■ **WORK INSTRUCTIONS**
Each line below from the one containing "side table: present [824,756,899,846]" through the one containing "vase: present [1730,254,1878,451]" is to be given again exactly, and no line outside that span.

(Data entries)
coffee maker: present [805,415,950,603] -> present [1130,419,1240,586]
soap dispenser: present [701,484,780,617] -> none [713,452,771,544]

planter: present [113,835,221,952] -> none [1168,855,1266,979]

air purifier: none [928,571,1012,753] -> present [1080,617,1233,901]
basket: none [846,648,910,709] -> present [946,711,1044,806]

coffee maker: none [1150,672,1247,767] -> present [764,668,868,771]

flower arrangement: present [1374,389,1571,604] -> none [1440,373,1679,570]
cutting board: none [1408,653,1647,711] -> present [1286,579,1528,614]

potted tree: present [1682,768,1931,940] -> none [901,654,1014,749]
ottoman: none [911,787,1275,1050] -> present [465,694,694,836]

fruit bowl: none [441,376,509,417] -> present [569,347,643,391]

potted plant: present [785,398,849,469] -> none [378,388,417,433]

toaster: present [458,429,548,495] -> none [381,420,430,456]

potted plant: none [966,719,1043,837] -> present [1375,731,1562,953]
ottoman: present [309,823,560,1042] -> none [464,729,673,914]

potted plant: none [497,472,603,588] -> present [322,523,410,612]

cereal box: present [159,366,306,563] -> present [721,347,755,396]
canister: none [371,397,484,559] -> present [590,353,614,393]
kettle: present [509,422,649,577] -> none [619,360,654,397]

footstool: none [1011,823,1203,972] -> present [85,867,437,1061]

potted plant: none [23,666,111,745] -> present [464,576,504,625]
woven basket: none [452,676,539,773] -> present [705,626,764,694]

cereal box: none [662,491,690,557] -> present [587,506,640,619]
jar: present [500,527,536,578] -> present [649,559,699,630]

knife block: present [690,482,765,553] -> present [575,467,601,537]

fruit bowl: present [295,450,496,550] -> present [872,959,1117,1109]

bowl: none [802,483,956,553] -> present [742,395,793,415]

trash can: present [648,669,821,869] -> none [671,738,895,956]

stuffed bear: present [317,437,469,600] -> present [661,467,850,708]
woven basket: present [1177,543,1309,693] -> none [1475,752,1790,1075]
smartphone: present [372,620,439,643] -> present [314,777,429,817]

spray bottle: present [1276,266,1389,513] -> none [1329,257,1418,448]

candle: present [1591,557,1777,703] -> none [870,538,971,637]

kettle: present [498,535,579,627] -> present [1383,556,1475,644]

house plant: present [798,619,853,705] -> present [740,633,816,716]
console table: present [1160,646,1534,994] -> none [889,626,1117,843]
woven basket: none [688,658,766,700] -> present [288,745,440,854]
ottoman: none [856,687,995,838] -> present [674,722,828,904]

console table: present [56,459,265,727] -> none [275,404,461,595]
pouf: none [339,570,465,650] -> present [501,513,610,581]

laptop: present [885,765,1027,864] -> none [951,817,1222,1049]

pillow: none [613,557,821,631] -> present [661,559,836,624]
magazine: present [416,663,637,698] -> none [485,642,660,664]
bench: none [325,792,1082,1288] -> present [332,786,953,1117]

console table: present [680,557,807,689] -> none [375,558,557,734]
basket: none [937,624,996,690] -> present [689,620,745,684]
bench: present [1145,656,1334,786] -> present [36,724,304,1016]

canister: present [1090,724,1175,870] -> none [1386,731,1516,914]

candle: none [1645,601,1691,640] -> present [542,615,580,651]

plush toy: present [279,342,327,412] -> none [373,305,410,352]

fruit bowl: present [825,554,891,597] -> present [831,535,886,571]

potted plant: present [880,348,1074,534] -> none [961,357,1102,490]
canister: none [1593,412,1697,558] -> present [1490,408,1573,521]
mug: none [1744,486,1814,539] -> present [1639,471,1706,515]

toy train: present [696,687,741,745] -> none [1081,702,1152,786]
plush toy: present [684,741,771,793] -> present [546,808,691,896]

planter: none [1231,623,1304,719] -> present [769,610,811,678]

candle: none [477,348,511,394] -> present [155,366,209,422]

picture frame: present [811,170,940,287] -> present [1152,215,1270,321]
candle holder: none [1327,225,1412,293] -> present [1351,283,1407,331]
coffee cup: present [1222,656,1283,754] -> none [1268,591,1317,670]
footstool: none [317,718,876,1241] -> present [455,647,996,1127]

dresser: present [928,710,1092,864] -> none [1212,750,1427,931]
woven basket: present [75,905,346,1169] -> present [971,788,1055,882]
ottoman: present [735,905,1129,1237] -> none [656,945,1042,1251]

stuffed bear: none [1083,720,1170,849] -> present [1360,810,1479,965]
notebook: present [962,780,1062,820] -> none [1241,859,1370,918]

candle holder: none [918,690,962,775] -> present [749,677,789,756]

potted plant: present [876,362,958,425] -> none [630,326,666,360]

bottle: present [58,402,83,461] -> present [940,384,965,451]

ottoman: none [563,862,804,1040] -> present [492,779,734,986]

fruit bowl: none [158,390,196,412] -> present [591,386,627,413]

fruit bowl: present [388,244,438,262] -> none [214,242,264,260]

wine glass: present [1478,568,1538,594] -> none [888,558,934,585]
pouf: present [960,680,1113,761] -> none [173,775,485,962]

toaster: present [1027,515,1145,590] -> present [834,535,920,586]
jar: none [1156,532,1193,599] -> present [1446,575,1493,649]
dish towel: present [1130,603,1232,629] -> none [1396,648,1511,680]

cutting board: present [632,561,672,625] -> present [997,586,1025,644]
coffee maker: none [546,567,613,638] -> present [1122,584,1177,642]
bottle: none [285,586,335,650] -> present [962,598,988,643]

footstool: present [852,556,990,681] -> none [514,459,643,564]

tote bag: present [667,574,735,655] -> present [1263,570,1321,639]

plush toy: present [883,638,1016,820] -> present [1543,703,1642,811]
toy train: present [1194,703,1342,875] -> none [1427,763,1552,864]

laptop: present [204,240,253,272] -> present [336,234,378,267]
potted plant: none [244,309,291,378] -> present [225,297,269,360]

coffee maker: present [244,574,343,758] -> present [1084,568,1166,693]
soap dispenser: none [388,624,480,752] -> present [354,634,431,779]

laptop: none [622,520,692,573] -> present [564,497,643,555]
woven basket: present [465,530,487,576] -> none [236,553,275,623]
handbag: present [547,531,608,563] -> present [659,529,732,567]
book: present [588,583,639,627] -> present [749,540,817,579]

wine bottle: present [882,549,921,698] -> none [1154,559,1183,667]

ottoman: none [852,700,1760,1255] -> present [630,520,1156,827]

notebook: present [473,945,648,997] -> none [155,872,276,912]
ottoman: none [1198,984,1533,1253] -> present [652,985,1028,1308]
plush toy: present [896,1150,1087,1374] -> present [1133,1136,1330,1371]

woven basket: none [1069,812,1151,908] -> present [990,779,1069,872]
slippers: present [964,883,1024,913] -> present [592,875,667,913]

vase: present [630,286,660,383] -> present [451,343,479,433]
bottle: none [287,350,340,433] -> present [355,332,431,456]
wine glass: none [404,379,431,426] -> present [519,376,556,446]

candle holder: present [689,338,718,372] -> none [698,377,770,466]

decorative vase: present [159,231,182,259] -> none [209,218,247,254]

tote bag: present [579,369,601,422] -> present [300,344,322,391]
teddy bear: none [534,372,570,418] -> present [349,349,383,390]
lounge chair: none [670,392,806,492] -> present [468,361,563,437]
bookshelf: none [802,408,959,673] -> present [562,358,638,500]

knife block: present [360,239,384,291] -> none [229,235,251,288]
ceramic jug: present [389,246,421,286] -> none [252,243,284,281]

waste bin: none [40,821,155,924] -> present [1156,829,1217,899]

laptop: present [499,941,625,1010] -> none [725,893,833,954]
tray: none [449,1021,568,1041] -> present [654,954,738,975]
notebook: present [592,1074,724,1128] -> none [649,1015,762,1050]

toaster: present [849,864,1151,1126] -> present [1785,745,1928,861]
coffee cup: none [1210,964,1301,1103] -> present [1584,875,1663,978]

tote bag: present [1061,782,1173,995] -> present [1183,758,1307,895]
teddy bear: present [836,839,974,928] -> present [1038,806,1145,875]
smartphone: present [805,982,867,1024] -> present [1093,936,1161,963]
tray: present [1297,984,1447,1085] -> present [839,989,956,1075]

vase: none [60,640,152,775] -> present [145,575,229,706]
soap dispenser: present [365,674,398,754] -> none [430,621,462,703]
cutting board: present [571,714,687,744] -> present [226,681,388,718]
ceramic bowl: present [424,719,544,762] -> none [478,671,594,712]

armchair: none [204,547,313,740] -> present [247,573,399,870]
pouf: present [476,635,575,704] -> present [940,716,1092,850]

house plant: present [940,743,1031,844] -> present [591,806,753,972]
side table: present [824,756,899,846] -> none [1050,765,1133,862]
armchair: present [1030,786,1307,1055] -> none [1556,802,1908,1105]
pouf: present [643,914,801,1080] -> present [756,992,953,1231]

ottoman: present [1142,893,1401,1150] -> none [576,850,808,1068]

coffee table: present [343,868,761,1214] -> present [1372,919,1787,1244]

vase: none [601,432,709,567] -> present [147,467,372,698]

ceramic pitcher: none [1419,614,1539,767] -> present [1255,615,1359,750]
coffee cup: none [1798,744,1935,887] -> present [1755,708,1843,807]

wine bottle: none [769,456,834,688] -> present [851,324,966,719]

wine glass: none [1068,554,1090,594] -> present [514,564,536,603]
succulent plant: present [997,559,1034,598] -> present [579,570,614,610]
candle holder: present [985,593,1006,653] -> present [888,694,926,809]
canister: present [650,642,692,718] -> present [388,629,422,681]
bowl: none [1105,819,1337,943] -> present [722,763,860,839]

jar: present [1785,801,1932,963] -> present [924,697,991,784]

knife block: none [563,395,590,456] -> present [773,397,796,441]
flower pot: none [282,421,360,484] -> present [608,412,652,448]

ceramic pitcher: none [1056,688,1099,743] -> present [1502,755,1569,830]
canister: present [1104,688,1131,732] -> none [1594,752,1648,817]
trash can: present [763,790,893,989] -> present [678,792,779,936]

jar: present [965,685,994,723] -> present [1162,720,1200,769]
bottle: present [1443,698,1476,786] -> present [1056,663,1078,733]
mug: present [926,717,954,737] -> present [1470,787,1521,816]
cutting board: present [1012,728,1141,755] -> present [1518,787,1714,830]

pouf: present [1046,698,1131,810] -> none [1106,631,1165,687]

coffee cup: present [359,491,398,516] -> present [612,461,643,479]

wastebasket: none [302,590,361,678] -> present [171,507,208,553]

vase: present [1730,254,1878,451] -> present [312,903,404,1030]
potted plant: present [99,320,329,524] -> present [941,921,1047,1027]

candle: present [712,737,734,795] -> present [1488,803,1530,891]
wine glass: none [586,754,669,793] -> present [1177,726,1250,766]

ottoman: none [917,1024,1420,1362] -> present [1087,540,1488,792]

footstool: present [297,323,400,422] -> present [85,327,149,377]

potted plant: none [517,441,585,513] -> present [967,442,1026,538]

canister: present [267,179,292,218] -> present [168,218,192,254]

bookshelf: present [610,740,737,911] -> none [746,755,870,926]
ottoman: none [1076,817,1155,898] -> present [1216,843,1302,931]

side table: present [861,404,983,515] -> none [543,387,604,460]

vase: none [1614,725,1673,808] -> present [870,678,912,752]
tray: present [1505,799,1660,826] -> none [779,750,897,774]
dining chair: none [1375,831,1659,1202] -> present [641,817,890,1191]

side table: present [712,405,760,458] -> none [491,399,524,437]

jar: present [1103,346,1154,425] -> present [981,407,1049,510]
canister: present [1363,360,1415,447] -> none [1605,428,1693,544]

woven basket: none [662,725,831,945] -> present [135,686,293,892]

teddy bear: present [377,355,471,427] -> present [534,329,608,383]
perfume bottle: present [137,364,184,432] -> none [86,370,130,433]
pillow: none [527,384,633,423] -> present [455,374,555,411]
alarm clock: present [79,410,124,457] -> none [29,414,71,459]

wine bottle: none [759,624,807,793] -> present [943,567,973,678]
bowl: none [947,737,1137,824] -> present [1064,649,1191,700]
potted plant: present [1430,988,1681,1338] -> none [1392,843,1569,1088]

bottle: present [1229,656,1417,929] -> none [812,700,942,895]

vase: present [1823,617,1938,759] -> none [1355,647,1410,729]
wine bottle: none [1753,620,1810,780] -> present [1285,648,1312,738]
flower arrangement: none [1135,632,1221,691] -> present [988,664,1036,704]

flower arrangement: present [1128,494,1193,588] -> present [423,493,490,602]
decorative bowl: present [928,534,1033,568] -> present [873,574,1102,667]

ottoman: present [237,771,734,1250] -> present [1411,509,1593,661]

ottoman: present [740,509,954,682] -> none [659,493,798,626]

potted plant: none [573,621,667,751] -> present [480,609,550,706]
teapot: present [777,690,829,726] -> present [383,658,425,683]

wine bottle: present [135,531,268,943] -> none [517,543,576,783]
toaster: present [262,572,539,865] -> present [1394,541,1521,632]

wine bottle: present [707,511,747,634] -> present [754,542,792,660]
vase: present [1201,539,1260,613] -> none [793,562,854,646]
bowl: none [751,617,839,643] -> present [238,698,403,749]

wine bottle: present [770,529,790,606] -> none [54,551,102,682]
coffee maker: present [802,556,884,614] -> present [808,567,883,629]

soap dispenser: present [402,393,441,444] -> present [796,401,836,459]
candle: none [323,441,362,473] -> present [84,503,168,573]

■ **WRITTEN SOLUTION**
side table: present [824,756,899,846] -> none [1050,765,1133,862]
armchair: present [1030,786,1307,1055] -> none [1556,802,1908,1105]
pouf: present [643,914,801,1080] -> present [756,992,953,1231]

ottoman: present [1142,893,1401,1150] -> none [576,850,808,1068]

coffee table: present [343,868,761,1214] -> present [1372,919,1787,1244]

vase: none [601,432,709,567] -> present [147,467,372,698]

ceramic pitcher: none [1419,614,1539,767] -> present [1255,615,1359,750]
coffee cup: none [1798,744,1935,887] -> present [1755,708,1843,807]

wine bottle: none [769,456,834,688] -> present [851,324,966,719]

wine glass: none [1068,554,1090,594] -> present [514,564,536,603]
succulent plant: present [997,559,1034,598] -> present [579,570,614,610]
candle holder: present [985,593,1006,653] -> present [888,694,926,809]
canister: present [650,642,692,718] -> present [388,629,422,681]
bowl: none [1105,819,1337,943] -> present [722,763,860,839]

jar: present [1785,801,1932,963] -> present [924,697,991,784]

knife block: none [563,395,590,456] -> present [773,397,796,441]
flower pot: none [282,421,360,484] -> present [608,412,652,448]

ceramic pitcher: none [1056,688,1099,743] -> present [1502,755,1569,830]
canister: present [1104,688,1131,732] -> none [1594,752,1648,817]
trash can: present [763,790,893,989] -> present [678,792,779,936]

jar: present [965,685,994,723] -> present [1162,720,1200,769]
bottle: present [1443,698,1476,786] -> present [1056,663,1078,733]
mug: present [926,717,954,737] -> present [1470,787,1521,816]
cutting board: present [1012,728,1141,755] -> present [1518,787,1714,830]

pouf: present [1046,698,1131,810] -> none [1106,631,1165,687]

coffee cup: present [359,491,398,516] -> present [612,461,643,479]

wastebasket: none [302,590,361,678] -> present [171,507,208,553]

vase: present [1730,254,1878,451] -> present [312,903,404,1030]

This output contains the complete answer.